On an interview a few years ago, the candidate had several apps he’d built to play with new technologies. Twitter had just opened up its API, and he wrote a scraper to show his timeline. The api changed constantly and by the time he interviewed with us the code was broken, but he articulately explained the challenges he’d faced and I was still impressed because he’d pushed his boundaries and hadn’t given up when it got tough.

Code that works flawlessly is definitely better than code that doesn’t, but the key feature of good code is that it communicates. Can I open your project and figure out what it’s for, how to build it, how to run a local copy, just from the README? Do your objects follow convention and demonstrate program flow in an orderly, clear fashion? If you start a project and I take it over, I don’t want to sit with you for hours while you explain what you meant: your code should do that for you. Use clear, intention-revealing names (http://billgathen.com/2014/05/25/intention_reveali... and when that’s not enough, don’t be afraid to leave comments.

How Do You Get Unstuck?

I'm not a fan of live-coding puzzles, but if you said you were familiar with RSpec, I'd reply "Excellent. Here's a laptop with RSpec installed: can you give me a little demo?" If you flow through it with polished ease, fantastic. But I'm just as interested in how you handle getting stuck. Development is about problem-solving: do you fully-leverage all the tools at your disposal, such as Google, Stack Overflow and the standard docs for your toolset?
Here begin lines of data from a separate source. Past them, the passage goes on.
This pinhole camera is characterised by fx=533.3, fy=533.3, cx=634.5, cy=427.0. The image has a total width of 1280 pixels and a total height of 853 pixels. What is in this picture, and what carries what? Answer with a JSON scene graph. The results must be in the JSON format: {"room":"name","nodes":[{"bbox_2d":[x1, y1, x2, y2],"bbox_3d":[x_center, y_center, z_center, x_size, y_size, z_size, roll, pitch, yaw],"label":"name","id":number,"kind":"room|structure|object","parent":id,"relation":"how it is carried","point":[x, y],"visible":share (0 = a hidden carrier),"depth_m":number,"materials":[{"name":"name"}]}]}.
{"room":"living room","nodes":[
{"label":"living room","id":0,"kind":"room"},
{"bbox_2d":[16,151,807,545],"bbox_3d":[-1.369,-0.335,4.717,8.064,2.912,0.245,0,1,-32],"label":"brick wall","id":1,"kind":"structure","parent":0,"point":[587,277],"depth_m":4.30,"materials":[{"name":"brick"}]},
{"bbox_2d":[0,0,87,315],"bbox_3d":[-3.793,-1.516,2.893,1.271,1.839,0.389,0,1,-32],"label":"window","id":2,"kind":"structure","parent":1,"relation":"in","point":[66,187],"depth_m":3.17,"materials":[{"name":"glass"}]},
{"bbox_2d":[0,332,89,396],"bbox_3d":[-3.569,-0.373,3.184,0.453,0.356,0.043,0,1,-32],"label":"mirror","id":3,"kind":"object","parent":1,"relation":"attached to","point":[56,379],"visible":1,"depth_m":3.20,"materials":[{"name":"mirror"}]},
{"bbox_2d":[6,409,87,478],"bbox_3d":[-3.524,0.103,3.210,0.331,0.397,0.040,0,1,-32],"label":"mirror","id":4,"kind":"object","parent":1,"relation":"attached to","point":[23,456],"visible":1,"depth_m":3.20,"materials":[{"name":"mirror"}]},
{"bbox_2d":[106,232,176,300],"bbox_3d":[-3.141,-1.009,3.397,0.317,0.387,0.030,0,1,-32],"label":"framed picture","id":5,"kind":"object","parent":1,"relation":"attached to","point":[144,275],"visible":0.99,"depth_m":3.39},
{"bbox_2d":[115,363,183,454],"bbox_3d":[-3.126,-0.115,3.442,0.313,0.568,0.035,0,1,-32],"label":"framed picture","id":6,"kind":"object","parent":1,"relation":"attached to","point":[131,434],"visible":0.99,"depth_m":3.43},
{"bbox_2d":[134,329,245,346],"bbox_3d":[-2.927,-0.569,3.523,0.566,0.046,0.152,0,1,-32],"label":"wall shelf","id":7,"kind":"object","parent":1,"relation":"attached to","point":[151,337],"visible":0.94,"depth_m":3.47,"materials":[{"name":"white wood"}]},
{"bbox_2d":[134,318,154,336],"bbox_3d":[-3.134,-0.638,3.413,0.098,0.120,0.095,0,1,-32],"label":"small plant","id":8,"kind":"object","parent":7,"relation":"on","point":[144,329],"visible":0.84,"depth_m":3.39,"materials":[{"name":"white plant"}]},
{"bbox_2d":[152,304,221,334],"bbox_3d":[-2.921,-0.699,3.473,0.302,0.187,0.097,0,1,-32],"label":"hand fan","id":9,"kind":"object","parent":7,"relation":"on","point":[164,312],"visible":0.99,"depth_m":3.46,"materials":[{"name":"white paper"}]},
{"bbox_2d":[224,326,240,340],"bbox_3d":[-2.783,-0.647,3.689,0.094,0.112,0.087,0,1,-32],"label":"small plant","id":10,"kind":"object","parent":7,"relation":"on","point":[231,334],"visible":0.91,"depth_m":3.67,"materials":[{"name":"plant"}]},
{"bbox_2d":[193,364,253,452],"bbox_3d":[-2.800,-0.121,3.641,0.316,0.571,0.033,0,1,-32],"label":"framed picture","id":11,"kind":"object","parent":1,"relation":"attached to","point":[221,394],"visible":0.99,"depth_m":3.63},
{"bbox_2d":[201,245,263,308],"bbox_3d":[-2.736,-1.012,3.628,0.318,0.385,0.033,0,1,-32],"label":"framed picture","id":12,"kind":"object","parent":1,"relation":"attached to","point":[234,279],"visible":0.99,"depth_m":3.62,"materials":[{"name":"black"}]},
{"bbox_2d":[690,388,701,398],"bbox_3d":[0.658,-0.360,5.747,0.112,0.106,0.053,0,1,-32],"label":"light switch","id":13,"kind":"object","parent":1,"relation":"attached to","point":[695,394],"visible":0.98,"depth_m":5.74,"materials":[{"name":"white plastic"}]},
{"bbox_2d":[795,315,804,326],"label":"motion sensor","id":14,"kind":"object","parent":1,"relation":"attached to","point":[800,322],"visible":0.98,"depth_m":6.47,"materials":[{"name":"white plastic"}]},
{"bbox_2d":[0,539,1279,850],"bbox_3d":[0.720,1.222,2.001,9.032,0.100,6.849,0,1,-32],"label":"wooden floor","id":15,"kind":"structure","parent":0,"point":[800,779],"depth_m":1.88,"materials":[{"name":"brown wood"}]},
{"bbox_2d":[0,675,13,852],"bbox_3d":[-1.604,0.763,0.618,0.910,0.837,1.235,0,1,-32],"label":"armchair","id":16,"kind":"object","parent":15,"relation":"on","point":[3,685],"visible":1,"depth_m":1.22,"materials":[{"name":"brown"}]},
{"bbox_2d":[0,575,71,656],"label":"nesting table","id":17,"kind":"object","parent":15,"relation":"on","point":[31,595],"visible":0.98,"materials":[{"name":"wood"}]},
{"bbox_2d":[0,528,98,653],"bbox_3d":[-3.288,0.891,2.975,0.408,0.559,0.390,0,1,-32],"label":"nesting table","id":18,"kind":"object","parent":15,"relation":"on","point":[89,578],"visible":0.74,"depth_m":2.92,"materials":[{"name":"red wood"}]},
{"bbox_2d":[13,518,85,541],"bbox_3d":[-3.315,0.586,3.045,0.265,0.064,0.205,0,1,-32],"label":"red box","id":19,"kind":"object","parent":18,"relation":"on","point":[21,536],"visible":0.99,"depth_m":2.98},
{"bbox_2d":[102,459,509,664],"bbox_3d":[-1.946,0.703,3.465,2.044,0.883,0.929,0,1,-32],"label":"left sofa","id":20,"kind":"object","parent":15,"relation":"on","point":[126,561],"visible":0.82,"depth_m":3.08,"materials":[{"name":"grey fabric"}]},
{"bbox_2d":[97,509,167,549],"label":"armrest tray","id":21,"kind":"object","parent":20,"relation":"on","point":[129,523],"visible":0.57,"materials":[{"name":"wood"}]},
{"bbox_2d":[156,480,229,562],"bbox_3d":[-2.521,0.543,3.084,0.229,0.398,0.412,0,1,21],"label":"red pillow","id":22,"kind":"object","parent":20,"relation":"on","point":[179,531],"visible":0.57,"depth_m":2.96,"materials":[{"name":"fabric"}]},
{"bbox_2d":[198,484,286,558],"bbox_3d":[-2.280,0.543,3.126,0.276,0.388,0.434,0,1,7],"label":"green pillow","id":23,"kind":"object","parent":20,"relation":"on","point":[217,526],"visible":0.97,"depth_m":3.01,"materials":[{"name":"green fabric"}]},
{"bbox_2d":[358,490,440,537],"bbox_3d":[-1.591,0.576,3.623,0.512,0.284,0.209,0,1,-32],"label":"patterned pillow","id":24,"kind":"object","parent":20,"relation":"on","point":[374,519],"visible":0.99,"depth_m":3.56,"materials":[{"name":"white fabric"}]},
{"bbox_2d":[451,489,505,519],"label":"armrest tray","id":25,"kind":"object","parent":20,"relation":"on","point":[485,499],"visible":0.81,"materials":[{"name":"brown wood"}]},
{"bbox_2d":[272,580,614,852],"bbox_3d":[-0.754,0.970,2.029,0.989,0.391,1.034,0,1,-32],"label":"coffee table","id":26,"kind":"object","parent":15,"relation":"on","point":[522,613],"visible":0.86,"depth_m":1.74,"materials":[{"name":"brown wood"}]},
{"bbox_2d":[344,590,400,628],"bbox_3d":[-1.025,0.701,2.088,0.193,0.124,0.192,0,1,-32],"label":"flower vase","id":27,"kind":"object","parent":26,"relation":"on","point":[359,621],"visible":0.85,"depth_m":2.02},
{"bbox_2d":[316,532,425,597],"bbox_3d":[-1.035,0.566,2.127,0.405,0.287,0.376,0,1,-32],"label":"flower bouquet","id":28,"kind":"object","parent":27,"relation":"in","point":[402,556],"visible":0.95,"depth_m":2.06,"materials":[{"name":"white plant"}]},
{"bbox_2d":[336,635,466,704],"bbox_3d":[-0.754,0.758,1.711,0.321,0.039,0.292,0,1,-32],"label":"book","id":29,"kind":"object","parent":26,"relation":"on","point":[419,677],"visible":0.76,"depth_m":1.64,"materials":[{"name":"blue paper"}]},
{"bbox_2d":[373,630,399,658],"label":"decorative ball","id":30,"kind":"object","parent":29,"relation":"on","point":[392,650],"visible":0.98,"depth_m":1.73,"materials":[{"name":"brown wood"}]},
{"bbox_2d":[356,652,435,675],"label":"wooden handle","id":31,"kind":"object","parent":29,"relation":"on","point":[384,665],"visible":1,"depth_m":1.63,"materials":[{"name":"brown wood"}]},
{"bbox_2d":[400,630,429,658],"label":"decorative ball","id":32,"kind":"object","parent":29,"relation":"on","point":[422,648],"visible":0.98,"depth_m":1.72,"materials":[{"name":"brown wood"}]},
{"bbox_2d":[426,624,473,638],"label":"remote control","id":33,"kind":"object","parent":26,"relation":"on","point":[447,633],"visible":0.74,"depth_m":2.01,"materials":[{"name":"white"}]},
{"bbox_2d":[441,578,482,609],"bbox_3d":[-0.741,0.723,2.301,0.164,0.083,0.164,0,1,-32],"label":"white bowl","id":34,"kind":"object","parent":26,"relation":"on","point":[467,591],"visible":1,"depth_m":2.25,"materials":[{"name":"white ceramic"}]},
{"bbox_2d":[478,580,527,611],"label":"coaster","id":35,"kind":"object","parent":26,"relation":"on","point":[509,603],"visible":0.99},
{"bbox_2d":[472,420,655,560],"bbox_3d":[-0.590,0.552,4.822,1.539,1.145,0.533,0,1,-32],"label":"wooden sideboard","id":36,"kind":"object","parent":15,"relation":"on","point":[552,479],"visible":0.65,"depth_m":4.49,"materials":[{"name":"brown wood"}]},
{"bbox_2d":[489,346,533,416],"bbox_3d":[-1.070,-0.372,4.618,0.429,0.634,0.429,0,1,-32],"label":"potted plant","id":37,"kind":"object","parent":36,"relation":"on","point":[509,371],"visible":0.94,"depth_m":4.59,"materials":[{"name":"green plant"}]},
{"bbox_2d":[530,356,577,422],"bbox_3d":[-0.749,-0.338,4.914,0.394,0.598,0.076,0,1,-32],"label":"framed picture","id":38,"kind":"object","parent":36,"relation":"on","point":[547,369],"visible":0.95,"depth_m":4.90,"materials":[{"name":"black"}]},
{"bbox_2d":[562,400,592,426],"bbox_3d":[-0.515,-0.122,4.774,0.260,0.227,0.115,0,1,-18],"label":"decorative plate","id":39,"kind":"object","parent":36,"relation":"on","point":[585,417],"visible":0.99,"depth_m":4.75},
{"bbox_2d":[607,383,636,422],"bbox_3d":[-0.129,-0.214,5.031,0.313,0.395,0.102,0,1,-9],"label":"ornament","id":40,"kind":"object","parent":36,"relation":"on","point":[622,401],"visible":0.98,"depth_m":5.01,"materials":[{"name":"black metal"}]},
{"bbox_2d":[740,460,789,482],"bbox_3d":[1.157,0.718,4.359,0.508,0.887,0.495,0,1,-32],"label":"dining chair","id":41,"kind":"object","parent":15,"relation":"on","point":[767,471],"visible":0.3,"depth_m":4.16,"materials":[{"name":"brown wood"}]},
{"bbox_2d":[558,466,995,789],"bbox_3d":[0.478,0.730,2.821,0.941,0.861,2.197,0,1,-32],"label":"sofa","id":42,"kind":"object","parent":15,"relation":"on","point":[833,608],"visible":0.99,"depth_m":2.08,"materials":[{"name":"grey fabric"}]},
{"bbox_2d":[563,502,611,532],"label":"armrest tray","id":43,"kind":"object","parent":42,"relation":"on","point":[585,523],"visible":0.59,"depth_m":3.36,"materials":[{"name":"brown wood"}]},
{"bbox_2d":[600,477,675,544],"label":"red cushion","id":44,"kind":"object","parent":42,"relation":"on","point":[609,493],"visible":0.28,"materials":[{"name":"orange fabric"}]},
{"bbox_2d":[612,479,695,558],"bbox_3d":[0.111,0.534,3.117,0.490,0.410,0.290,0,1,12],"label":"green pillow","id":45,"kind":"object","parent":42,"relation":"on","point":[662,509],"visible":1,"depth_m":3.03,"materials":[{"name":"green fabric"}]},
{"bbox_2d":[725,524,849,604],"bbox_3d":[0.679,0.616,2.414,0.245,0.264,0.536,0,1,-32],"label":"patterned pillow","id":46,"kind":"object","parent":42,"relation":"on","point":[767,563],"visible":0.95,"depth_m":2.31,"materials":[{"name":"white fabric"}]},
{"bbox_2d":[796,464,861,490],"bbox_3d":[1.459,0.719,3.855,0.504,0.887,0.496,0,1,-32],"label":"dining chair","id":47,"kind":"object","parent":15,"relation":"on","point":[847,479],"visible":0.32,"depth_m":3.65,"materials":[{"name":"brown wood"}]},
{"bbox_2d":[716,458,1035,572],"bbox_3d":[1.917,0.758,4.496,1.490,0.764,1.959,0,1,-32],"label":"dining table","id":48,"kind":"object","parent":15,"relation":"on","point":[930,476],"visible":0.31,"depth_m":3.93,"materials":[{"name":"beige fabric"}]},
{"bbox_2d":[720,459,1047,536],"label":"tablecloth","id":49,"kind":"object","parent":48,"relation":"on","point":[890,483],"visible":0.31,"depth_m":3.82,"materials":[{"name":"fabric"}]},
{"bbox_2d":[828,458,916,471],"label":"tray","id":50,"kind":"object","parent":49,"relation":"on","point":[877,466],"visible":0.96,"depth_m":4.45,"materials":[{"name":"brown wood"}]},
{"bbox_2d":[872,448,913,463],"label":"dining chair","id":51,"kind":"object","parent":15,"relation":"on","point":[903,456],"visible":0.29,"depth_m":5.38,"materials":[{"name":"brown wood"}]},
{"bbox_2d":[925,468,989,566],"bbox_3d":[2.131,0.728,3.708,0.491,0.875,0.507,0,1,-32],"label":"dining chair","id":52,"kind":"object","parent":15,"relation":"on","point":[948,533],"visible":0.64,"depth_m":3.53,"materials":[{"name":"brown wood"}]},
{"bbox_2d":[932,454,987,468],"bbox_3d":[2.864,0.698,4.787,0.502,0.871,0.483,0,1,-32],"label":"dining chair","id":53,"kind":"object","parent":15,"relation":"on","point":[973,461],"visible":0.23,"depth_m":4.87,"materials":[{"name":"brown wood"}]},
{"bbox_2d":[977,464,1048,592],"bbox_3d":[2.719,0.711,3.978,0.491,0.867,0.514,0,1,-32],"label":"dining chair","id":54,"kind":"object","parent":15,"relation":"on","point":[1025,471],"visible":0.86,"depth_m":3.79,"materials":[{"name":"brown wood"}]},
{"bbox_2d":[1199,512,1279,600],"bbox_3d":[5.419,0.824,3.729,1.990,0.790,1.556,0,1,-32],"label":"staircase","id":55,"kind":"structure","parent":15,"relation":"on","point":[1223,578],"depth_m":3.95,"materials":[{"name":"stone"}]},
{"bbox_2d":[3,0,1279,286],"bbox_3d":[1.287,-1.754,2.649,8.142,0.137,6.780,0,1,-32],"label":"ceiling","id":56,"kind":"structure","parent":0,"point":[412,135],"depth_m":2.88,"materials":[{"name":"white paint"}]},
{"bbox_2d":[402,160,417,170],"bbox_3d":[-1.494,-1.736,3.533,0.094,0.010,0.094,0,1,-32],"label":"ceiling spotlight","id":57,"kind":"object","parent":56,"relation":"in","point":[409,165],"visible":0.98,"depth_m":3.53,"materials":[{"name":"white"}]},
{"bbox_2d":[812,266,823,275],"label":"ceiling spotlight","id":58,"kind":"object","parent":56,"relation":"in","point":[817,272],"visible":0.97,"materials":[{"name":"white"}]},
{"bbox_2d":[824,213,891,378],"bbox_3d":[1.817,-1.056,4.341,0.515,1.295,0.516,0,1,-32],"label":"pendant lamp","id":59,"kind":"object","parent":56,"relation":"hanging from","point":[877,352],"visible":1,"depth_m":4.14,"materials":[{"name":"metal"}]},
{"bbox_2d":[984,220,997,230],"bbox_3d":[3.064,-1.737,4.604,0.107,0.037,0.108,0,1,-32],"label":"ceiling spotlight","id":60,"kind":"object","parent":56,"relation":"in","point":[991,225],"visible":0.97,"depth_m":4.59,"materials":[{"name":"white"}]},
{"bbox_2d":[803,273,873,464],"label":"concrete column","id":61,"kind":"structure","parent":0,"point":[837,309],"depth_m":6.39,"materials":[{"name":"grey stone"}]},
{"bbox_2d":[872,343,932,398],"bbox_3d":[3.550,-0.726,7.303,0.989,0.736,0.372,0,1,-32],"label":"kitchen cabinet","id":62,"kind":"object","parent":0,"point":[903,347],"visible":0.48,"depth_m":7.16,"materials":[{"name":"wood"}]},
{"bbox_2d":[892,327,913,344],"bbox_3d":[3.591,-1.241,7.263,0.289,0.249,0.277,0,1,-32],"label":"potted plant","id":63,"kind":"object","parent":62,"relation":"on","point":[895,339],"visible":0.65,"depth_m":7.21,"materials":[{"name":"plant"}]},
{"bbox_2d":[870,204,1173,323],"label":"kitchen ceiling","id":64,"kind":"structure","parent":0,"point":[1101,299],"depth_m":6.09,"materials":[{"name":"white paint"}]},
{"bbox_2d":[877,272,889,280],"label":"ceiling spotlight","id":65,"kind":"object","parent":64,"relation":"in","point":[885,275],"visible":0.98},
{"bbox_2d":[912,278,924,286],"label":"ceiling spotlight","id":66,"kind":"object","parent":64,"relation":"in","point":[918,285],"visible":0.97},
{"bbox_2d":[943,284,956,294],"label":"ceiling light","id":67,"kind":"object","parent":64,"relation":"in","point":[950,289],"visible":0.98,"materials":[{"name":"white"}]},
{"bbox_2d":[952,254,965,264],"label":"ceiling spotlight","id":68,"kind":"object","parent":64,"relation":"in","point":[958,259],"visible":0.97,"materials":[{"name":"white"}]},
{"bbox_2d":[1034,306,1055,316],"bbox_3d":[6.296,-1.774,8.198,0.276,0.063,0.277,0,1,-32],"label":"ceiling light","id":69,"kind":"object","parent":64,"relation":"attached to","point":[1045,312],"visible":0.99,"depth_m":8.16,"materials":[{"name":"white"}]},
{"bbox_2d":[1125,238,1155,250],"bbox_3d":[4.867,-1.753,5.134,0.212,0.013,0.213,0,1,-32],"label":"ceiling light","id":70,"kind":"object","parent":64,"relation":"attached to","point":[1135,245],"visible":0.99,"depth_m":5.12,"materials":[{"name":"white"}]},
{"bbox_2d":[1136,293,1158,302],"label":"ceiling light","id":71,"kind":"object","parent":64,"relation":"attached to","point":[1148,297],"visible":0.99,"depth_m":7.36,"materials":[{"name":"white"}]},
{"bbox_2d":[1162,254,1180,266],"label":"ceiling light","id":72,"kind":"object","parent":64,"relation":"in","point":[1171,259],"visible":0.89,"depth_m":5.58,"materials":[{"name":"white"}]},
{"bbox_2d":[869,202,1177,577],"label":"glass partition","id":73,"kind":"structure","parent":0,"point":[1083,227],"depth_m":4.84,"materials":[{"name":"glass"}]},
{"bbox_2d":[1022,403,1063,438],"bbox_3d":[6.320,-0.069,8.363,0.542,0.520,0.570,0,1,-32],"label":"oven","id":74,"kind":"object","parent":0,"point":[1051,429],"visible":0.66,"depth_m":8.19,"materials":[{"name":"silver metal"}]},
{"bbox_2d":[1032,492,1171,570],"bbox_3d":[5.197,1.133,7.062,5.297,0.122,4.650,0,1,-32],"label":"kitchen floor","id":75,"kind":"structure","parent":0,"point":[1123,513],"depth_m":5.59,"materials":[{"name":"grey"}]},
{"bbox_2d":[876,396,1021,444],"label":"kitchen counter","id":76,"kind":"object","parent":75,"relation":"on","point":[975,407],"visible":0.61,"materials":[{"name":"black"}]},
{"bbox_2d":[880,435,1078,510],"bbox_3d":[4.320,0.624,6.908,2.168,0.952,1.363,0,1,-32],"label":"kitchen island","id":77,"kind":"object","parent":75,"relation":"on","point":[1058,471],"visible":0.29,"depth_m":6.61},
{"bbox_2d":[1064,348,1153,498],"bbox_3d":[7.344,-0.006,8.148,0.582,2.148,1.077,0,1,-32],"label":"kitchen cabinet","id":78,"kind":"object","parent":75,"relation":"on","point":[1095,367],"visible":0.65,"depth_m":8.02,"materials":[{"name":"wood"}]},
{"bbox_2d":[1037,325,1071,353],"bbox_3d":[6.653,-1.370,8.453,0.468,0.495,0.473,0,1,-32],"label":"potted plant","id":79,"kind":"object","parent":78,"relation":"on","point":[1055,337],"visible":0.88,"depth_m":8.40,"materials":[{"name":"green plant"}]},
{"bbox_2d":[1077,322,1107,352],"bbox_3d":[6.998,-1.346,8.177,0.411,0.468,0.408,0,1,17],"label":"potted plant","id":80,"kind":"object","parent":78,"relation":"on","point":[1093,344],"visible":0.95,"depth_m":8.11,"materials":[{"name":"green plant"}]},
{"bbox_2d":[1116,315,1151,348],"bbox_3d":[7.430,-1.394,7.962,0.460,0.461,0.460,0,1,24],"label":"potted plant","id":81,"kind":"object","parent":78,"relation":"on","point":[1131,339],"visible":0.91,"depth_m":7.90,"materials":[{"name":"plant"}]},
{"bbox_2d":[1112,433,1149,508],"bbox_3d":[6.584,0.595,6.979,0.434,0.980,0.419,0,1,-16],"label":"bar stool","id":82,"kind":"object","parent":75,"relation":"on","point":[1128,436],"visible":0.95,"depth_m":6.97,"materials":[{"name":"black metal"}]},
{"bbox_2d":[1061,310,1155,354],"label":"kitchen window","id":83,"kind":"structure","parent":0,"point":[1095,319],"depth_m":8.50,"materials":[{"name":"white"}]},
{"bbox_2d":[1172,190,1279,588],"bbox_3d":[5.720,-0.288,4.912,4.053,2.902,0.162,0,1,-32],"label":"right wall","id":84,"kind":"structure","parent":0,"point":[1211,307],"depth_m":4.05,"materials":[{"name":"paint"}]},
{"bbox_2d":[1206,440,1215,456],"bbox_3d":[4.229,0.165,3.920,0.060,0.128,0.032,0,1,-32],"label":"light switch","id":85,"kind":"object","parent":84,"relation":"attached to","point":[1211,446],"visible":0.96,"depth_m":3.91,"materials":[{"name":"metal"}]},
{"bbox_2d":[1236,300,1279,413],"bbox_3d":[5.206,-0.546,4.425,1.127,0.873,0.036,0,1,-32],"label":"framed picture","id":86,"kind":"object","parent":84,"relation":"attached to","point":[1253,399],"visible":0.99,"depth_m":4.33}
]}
No one knows everything out of their head. The Internet is our external brain: using it and your colleagues effectively means no problem will stop you for long.

Learn the technologies that move the world. Learn to test and debug. But in the end, I believe in potential. If you were fully-formed and perfect in every way, you wouldn't be trying for "junior" developer jobs: you'd be raising your sights and doubling your salary requirements.

And I wouldn’t be able to afford you.